Stored data

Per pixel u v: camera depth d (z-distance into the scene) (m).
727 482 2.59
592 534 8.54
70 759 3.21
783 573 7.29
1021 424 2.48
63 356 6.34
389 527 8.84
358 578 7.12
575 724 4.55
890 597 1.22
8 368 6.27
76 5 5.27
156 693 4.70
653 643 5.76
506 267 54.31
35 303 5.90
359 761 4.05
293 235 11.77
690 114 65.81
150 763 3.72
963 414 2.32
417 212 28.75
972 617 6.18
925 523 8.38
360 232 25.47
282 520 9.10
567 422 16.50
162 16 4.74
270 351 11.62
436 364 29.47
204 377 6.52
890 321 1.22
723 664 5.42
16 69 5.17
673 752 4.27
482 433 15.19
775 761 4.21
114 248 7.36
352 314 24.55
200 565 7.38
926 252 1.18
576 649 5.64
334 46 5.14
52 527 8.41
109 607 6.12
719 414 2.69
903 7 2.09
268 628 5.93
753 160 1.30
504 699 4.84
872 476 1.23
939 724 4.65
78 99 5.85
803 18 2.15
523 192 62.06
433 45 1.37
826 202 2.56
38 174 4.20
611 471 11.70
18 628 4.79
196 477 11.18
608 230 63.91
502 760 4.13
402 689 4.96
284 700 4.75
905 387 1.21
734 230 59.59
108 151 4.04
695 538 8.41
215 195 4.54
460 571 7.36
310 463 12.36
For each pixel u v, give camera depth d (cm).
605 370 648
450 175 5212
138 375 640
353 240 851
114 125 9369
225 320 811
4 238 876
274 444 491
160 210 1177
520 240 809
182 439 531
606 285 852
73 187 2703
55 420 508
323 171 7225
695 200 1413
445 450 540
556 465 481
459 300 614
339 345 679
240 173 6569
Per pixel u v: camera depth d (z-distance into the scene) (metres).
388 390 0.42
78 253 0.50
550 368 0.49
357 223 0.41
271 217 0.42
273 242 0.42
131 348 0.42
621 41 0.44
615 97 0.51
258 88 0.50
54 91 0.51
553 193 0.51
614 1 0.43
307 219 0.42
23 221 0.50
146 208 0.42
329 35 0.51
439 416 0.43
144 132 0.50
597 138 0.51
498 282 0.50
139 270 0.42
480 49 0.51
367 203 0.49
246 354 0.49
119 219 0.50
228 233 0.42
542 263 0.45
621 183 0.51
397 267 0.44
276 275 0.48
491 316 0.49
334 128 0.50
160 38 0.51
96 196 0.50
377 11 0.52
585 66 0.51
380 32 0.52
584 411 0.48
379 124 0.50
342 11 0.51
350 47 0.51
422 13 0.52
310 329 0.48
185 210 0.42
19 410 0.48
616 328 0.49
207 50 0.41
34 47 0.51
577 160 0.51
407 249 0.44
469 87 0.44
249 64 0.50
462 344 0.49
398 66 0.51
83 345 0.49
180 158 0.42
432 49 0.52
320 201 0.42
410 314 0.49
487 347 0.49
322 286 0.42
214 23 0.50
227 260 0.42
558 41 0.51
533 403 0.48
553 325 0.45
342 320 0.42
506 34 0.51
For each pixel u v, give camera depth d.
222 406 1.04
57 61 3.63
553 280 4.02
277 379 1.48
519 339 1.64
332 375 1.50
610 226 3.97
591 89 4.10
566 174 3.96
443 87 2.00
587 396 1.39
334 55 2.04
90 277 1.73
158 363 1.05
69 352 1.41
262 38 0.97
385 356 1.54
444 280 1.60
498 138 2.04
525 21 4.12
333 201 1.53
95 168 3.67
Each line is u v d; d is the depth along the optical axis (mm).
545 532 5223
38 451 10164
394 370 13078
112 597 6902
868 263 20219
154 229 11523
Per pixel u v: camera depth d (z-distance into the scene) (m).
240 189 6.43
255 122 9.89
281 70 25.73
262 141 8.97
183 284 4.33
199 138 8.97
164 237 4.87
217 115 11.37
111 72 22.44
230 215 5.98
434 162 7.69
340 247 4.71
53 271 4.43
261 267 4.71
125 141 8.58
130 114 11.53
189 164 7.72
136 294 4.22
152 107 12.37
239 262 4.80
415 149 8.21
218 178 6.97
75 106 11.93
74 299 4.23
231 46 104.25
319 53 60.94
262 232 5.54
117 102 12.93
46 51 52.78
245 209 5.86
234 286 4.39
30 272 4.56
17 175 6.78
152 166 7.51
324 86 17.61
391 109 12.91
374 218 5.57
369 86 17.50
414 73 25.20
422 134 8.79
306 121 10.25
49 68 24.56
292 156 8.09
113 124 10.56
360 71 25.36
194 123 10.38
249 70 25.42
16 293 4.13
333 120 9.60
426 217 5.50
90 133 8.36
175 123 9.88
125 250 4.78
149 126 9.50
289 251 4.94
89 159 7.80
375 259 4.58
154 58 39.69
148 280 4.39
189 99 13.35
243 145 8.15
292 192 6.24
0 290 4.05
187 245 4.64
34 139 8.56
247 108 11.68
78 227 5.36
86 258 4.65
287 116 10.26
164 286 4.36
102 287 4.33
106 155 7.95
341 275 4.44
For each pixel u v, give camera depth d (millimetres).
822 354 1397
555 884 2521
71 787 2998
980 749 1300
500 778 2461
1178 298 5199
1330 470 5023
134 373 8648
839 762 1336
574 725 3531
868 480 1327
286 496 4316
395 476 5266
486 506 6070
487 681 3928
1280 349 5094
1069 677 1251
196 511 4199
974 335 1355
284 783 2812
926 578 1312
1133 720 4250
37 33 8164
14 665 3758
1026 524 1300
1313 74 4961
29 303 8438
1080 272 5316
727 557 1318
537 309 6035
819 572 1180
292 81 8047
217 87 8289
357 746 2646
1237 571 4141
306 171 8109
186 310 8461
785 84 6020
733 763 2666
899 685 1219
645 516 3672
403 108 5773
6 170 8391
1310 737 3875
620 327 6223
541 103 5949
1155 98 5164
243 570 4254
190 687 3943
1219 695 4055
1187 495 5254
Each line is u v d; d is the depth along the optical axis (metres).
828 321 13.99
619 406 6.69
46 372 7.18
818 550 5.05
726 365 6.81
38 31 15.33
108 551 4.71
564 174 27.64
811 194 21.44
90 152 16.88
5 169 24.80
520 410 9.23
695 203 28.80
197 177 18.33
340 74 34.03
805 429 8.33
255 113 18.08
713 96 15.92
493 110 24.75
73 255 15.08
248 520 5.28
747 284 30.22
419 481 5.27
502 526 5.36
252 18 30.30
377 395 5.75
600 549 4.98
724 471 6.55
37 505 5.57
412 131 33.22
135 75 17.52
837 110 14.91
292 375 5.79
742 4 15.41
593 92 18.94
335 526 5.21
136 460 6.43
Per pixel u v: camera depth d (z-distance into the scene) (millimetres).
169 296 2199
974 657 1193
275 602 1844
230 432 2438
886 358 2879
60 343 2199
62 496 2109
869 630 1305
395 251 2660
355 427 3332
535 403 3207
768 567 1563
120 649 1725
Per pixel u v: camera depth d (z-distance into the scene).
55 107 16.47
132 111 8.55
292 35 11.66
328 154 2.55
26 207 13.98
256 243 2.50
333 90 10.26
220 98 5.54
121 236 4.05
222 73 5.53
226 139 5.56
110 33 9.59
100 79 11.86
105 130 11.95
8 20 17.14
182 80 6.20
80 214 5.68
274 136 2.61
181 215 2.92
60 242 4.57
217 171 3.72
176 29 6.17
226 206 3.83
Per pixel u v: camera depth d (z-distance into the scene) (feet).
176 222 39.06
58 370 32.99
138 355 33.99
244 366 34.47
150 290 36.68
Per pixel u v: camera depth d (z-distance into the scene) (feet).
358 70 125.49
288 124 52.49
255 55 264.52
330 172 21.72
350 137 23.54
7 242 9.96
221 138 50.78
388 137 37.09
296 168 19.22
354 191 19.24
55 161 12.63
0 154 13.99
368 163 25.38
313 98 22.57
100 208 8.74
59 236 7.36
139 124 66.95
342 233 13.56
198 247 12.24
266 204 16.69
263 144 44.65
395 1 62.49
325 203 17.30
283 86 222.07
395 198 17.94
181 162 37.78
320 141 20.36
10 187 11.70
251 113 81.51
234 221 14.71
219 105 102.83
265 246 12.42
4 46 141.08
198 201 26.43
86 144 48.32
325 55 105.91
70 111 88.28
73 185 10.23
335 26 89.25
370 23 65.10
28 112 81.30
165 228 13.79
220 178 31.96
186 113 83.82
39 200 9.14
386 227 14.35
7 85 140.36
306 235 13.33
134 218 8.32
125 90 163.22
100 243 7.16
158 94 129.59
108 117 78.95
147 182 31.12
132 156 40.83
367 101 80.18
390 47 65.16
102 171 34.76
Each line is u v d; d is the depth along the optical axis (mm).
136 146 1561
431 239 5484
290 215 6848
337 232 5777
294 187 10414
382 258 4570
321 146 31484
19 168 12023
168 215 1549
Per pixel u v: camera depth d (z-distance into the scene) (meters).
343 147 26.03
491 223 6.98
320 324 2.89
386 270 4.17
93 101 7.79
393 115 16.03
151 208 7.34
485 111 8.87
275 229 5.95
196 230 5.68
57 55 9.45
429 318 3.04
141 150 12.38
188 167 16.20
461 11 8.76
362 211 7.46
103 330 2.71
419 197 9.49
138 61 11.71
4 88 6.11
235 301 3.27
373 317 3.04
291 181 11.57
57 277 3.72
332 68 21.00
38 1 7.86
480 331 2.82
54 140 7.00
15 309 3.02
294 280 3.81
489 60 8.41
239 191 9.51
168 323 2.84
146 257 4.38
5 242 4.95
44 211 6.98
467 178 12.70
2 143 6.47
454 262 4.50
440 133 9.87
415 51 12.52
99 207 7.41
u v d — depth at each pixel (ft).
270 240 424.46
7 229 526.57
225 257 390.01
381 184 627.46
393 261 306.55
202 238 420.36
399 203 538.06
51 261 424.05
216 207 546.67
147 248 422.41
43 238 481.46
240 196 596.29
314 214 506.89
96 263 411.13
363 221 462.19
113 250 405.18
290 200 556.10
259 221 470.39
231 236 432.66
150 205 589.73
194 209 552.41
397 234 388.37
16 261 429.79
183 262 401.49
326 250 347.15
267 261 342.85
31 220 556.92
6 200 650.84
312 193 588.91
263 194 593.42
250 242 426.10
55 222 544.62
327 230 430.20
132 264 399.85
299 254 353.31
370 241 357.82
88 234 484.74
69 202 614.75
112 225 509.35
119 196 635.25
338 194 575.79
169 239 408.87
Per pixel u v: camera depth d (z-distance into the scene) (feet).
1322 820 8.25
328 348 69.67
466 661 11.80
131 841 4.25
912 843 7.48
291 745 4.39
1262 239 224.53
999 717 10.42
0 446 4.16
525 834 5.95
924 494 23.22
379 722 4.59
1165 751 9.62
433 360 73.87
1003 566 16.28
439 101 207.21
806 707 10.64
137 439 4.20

### WHAT IS EXPECTED
Your reply should be an exact copy of every line from the line with "397 234 388.37" through the final line of the data, and nothing more.

### TASK RESPONSE
397 234 388.37
16 261 429.79
183 262 401.49
326 250 347.15
267 261 342.85
31 220 556.92
6 200 650.84
312 193 588.91
263 194 593.42
250 242 426.10
55 222 544.62
327 230 430.20
132 264 399.85
299 254 353.31
370 241 357.82
88 234 484.74
69 202 614.75
112 225 509.35
119 196 635.25
338 194 575.79
169 239 408.87
Per pixel u v: camera depth d (z-distance into the scene) (feet).
1322 820 8.25
328 348 69.67
466 661 11.80
131 841 4.25
912 843 7.48
291 745 4.39
1262 239 224.53
999 717 10.42
0 446 4.16
525 834 5.95
924 494 23.22
379 722 4.59
1165 751 9.62
433 360 73.87
1003 566 16.28
439 101 207.21
806 707 10.64
137 439 4.20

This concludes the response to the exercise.